To change the threshold, choose O&M > Alarm > Thresholds > Name of the desired cluster > Hive > Percentage of HDFS Space Used by Hive to the Available Space.

When the Trigger Count is 1, this alarm is cleared when the Hive warehouse space usage is less than or equal to the threshold. When the Trigger Count is greater than 1, this alarm is cleared when the Hive warehouse space usage is less than or equal to 90% of the threshold.

The administrator can reduce the warehouse space usage by expanding the warehouse capacity or releasing the used space.

Attribute

Alarm ID	Alarm Severity	Automatically Cleared
16001	Minor	Yes

Parameters

Name	Meaning
Source	Specifies the cluster for which the alarm is generated.
ServiceName	Specifies the service for which the alarm is generated.
RoleName	Specifies the role for which the alarm is generated.
HostName	Specifies the host for which the alarm is generated.
Trigger Condition	Specifies the threshold triggering the alarm.

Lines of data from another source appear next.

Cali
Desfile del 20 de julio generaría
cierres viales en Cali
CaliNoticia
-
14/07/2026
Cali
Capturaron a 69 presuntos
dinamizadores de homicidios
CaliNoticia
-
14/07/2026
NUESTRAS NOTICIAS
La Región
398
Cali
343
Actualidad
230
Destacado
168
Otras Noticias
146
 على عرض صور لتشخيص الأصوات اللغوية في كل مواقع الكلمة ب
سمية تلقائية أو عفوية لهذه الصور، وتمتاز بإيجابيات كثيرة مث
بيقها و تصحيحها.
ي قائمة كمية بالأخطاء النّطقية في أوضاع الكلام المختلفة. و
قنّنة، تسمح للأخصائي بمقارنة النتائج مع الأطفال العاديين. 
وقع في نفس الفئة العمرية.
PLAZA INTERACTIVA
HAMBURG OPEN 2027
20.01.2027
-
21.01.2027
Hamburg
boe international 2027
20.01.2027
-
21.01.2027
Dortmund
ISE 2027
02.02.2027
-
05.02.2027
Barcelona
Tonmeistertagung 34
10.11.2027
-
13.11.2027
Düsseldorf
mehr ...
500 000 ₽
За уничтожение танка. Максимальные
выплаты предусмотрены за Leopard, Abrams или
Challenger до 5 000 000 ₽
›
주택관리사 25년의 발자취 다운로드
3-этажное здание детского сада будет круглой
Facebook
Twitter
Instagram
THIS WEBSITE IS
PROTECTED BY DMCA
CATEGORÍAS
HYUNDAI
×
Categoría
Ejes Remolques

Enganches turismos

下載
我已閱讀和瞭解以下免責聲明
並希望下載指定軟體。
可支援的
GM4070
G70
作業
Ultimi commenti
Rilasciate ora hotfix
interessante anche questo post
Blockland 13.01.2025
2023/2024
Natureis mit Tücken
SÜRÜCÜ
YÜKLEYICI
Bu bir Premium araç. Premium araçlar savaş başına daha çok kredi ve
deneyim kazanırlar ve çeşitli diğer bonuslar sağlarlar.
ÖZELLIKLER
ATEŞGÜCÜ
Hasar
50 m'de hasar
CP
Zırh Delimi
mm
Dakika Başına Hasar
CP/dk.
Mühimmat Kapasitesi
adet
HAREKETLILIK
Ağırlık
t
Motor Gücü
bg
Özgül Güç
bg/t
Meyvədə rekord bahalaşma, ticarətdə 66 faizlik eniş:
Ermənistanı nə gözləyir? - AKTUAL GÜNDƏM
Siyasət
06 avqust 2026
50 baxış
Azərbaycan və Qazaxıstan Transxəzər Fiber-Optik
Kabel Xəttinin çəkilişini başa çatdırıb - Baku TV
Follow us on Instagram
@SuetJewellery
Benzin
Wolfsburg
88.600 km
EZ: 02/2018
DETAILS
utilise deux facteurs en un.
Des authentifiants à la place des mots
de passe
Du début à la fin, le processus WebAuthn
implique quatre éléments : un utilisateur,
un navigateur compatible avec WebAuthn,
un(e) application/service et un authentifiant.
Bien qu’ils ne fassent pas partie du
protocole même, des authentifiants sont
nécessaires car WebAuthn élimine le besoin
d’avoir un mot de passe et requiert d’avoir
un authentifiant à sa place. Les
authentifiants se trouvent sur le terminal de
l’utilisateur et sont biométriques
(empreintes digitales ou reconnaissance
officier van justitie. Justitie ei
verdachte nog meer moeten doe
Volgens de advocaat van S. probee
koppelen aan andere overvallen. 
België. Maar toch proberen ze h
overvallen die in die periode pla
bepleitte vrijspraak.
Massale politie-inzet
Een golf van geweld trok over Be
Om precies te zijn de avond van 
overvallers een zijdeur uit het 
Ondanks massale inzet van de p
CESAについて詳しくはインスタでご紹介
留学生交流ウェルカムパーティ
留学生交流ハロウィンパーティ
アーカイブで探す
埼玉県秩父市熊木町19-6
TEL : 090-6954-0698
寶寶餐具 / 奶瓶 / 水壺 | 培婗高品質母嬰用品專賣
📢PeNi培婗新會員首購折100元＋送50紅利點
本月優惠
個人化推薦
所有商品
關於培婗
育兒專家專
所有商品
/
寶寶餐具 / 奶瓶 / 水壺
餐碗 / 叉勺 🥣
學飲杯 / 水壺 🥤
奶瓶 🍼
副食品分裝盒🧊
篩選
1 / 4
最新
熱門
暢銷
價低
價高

If the current indicator value exceeds this threshold, the alarm is generated.

Impact on the System

The system fails to write data, which causes data loss.

Possible Causes

The upper limit of the HDFS capacity available for Hive is too small.
The HDFS space is insufficient.
Some data nodes break down.

Procedure

Expand the system configuration.

Analyze the cluster HDFS capacity usage and increase the upper limit of the HDFS capacity available for Hive.

Log in to FusionInsight Manager, choose Cluster > Name of the desired cluster > Services > Hive > Configurations > All Configurations, find hive.metastore.warehouse.size.percent, and increase its value so that larger HDFS capacity will be available for Hive. Assume that the value of the configuration item is A, the total HDFS storage space is B, the threshold is C, and the HDFS space used by Hive is D. The adjustment policy is A x B x C > D. The total HDFS storage space can be viewed on the HDFS NameNode page. The HDFS space used by Hive can be viewed on the Hive monitoring page.
Check whether the alarm is cleared.
- If yes, no further action is required.
- If no, go to 3.

Expand the system.

Expand the system.
Check whether the alarm is cleared.
- If yes, no further action is required.
- If no, go to 5.

Check whether the data node is normal.

On the FusionInsight Manager portal, click O&M > Alarm > Alarms.
Check whether "ALM-12006 Node Fault", "ALM-12007 Process Fault", or "ALM-14002 DataNode Disk Usage Exceeds the Threshold" exist.
- If yes, go to 7.
- If no, go to 9.
Clear the alarm by following the steps provided in "ALM-12006 Node Fault", "ALM-12007 Process Fault", and "ALM-14002 DataNode Disk Usage Exceeds the Threshold".
Check whether the alarm is cleared.

If yes, no further action is required.
If no, go to 9.

Collect fault information.

On the FusionInsight Manager portal, choose O&M > Log > Download.
Select Hive in the required cluster from the Service.
Click in the upper right corner, and set Start Date and End Date for log collection to 10 minutes ahead of and after the alarm generation time, respectively. Then, click Download.
Contact the O&M personnel and send the collected logs.